> Task statement: The answer is the set of lines that include "Responsible", copied from the data below.

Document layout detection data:

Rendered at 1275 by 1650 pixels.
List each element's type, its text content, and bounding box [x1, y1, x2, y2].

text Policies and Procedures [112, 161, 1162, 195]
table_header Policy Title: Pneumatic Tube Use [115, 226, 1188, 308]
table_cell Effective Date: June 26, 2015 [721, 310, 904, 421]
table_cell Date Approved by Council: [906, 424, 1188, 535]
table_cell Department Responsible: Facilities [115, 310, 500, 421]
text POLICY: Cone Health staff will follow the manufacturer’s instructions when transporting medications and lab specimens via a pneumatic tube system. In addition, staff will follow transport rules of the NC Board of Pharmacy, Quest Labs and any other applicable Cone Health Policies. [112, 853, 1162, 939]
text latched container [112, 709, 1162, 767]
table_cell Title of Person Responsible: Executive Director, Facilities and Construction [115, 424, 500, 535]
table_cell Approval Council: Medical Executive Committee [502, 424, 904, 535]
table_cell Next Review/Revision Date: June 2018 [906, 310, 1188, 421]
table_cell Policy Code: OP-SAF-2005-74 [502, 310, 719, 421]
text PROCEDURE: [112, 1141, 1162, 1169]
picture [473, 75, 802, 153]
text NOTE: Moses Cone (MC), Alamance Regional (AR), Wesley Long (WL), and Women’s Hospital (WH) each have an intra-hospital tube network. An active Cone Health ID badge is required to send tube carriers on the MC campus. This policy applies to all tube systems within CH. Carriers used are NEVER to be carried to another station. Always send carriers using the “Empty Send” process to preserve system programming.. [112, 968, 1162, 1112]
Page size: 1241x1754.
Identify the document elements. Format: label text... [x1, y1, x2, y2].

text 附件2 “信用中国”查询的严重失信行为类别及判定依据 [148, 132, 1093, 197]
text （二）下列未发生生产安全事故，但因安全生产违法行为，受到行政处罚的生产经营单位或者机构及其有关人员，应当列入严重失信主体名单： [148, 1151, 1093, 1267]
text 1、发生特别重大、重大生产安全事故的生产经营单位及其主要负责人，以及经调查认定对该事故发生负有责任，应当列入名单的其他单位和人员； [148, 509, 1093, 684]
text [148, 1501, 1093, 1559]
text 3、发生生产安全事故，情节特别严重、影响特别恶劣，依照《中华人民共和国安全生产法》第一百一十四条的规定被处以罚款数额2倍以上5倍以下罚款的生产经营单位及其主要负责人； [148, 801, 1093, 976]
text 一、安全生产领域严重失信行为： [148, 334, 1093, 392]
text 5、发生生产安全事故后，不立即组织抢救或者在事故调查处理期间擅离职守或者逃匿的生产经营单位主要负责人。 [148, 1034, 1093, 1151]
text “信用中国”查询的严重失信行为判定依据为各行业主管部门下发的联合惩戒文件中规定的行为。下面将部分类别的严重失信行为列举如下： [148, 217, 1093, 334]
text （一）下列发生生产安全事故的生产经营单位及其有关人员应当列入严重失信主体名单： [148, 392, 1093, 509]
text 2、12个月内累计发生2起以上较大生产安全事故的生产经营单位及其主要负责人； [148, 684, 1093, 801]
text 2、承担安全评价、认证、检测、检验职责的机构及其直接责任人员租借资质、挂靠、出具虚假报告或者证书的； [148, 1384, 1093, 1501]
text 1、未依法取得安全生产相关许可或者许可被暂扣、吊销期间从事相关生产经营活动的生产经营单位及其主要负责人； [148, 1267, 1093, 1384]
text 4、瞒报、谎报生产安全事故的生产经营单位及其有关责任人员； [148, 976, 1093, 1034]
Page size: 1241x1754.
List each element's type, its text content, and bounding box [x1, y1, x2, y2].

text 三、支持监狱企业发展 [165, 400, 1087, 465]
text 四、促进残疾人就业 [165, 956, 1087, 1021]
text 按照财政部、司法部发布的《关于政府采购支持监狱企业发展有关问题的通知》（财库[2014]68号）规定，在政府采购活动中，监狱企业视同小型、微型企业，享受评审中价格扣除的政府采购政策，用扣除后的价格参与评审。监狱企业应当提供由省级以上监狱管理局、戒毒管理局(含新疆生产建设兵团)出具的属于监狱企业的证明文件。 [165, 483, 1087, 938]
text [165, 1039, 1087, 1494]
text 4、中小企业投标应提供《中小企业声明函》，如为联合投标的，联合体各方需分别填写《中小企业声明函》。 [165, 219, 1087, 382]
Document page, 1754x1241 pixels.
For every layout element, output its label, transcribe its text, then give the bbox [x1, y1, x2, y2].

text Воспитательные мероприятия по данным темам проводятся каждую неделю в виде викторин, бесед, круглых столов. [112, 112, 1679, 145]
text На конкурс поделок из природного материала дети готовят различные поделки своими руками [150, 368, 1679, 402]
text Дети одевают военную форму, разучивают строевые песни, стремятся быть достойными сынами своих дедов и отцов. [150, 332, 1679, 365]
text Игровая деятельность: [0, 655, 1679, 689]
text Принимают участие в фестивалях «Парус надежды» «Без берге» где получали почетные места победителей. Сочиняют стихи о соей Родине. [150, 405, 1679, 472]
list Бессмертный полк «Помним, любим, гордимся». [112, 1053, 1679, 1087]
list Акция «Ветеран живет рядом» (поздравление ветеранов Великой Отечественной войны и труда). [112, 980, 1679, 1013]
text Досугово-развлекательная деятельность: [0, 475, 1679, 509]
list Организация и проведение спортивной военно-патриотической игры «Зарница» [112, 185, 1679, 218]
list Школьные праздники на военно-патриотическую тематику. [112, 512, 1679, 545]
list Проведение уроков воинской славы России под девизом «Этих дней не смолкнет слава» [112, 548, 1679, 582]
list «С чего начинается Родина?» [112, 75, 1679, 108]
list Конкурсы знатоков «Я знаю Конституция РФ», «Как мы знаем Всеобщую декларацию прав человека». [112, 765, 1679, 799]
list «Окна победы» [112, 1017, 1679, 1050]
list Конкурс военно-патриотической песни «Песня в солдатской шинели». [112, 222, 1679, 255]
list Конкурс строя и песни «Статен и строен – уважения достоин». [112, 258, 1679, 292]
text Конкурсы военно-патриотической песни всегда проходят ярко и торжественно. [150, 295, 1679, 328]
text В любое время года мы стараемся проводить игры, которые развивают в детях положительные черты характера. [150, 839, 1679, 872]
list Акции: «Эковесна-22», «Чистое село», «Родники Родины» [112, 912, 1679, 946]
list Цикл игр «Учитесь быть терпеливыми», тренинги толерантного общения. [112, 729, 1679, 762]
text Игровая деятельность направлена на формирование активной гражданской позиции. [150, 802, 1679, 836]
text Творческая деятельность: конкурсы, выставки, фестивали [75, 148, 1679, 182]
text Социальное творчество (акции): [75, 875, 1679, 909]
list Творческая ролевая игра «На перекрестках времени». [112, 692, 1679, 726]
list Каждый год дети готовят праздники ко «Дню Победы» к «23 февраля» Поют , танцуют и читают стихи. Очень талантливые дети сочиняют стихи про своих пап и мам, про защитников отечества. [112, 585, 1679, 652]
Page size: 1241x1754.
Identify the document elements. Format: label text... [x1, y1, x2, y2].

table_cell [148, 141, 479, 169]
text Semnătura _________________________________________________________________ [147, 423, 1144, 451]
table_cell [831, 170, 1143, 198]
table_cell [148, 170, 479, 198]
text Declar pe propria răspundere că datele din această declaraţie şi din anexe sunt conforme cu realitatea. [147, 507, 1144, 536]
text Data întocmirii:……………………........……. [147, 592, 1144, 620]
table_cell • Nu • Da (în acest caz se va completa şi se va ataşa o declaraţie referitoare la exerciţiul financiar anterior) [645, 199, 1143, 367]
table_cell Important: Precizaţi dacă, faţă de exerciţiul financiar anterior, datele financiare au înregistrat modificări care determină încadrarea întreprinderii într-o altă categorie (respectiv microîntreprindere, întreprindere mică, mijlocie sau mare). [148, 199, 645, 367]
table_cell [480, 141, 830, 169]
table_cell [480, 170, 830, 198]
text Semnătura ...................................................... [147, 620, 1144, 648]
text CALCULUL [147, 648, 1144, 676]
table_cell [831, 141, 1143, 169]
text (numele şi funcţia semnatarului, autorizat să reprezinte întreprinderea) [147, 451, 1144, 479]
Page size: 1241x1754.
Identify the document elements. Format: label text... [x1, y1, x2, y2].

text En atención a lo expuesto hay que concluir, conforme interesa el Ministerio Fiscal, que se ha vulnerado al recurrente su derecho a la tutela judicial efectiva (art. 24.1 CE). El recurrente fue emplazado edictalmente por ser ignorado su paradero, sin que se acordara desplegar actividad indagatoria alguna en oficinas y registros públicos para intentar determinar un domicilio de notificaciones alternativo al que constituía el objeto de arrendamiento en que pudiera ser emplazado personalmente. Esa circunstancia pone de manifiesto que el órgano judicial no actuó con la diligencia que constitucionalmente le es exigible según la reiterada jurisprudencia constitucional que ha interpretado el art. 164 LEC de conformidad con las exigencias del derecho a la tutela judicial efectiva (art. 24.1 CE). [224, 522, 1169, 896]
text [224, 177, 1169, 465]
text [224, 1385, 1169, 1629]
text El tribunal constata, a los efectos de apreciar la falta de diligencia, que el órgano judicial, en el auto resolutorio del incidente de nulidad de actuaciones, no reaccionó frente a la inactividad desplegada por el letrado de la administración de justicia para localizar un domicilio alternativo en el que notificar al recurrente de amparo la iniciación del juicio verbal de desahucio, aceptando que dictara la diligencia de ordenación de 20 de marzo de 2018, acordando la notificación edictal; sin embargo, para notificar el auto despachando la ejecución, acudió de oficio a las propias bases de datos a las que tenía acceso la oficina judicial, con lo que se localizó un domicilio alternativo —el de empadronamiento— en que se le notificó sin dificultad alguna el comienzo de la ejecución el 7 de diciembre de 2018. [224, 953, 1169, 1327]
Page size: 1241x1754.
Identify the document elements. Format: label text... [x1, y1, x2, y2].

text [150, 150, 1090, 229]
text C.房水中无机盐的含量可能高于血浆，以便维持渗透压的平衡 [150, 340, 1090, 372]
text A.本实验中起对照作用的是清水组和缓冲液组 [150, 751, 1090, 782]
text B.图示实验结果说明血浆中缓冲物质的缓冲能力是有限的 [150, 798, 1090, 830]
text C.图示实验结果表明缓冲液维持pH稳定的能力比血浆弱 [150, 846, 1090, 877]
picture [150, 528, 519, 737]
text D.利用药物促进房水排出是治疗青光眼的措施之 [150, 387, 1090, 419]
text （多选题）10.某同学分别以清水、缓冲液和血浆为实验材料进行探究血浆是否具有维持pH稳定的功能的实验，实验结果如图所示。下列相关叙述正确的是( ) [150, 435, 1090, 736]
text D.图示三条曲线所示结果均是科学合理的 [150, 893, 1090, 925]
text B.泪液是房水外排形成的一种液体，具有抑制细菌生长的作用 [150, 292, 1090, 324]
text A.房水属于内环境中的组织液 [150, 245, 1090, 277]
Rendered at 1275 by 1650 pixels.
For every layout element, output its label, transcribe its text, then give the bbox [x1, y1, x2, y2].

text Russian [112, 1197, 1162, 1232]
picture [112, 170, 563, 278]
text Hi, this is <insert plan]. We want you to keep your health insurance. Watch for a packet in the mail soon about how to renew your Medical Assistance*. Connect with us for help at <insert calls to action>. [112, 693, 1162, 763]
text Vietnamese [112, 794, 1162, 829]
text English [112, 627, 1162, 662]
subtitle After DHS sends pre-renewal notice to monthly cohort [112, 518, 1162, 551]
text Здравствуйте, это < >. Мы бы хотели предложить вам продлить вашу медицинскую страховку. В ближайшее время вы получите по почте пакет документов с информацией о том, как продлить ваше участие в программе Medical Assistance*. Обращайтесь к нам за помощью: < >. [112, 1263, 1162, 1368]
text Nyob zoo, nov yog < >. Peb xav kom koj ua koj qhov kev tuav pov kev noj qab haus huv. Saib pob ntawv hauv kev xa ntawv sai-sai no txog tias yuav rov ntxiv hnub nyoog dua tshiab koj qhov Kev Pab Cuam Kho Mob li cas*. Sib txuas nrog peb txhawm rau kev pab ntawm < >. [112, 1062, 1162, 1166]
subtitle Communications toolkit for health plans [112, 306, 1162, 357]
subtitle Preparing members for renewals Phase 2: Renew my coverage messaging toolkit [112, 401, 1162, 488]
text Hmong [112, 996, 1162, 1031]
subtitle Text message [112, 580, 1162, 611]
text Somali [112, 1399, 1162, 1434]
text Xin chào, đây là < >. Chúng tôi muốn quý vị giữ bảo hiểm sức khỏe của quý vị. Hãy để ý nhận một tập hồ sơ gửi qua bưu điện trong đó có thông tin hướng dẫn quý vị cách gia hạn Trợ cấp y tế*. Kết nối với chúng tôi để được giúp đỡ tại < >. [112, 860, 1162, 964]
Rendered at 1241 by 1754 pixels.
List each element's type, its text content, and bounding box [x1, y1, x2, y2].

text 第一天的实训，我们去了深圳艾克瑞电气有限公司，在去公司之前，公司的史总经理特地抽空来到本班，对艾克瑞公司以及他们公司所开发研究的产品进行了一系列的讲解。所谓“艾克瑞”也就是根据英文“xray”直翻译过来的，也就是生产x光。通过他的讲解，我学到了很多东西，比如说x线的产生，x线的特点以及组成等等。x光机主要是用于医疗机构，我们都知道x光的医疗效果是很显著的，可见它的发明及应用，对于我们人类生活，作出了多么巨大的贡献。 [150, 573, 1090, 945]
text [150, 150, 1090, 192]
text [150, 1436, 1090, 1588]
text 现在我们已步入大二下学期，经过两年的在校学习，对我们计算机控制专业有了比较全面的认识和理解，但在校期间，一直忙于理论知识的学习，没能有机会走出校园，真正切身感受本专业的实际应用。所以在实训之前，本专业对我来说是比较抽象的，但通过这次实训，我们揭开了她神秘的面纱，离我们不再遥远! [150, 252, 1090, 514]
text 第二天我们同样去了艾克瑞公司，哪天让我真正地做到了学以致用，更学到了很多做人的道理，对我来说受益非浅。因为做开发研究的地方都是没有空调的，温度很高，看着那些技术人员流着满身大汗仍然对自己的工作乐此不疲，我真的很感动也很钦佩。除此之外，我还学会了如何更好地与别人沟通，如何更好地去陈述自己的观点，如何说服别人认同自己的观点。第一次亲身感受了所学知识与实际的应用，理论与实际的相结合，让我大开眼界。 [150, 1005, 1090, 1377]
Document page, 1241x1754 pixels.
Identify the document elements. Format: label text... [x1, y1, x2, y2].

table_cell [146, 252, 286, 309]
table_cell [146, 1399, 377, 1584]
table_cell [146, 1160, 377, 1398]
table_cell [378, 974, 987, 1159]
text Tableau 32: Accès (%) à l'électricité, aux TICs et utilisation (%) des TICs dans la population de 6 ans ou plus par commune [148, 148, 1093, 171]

> Solved problem:
table_cell Department Responsible: Facilities [115, 310, 500, 421]
table_cell Title of Person Responsible: Executive Director, Facilities and Construction [115, 424, 500, 535]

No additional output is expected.